• _Task_:
If a line in the entries below includes "kort", show that line.

Records excerpted from a collection
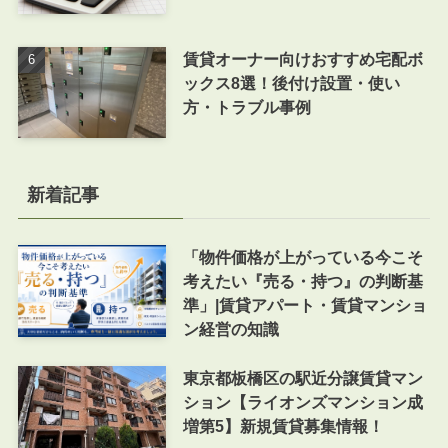
賃貸オーナー向けおすすめ宅配ボ
ックス8選！後付け設置・使い
方・トラブル事例
新着記事
「物件価格が上がっている今こそ
考えたい『売る・持つ』の判断基
準」|賃貸アパート・賃貸マンショ
ン経営の知識
東京都板橋区の駅近分譲賃貸マン
ション【ライオンズマンション成
増第5】新規賃貸募集情報！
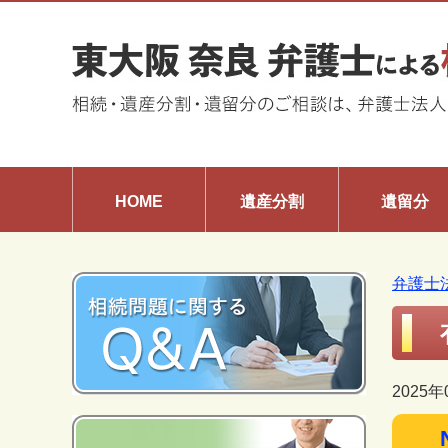
HOME
遺産分割
遺留分
弁護士
2025年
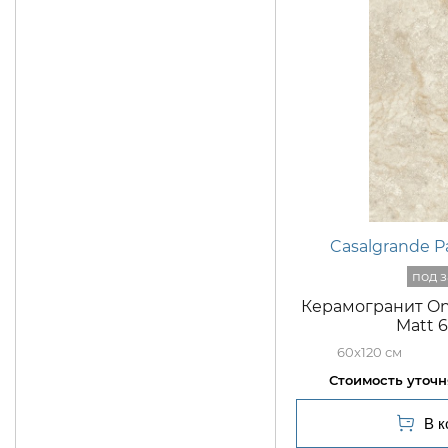
Casalgrande 
Керамогранит Oni
Matt 
60x120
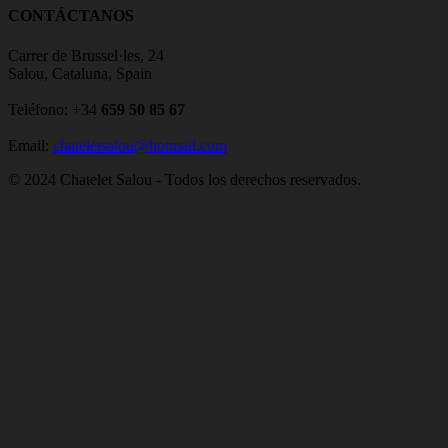
CONTÁCTANOS
Carrer de Brussel·les, 24
Salou, Cataluna, Spain
Teléfono: +34
659 50 85 67
Email:
chateletsalou@hotmail.com
© 2024 Chatelet Salou - Todos los derechos reservados.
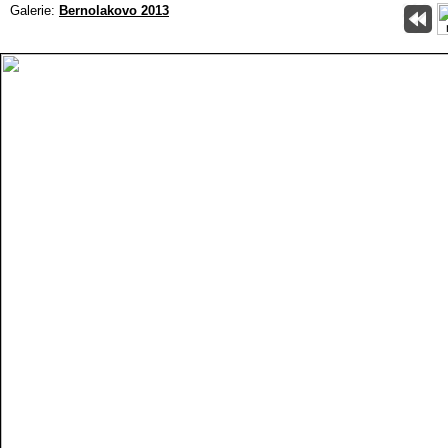
Galerie:
Bernolakovo 2013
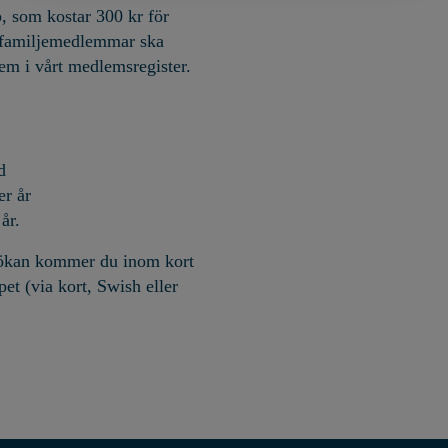
, som kostar 300 kr för
a familjemedlemmar ska
dem i vårt medlemsregister.
d
er år
år.
sökan kommer du inom kort
pet (via kort, Swish eller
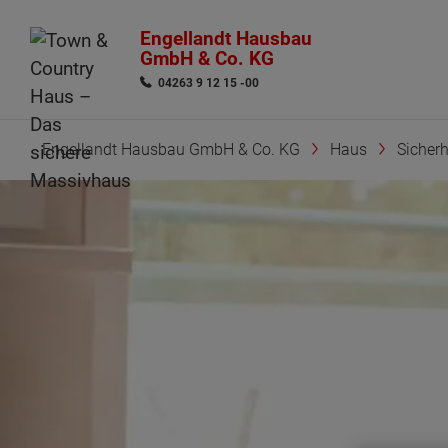
Engellandt Hausbau
GmbH & Co. KG
04263 9 12 15 -00
Engellandt Hausbau GmbH & Co. KG
Haus
Sicherh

• _Solution for this problem_:
sökan kommer du inom kort
pet (via kort, Swish eller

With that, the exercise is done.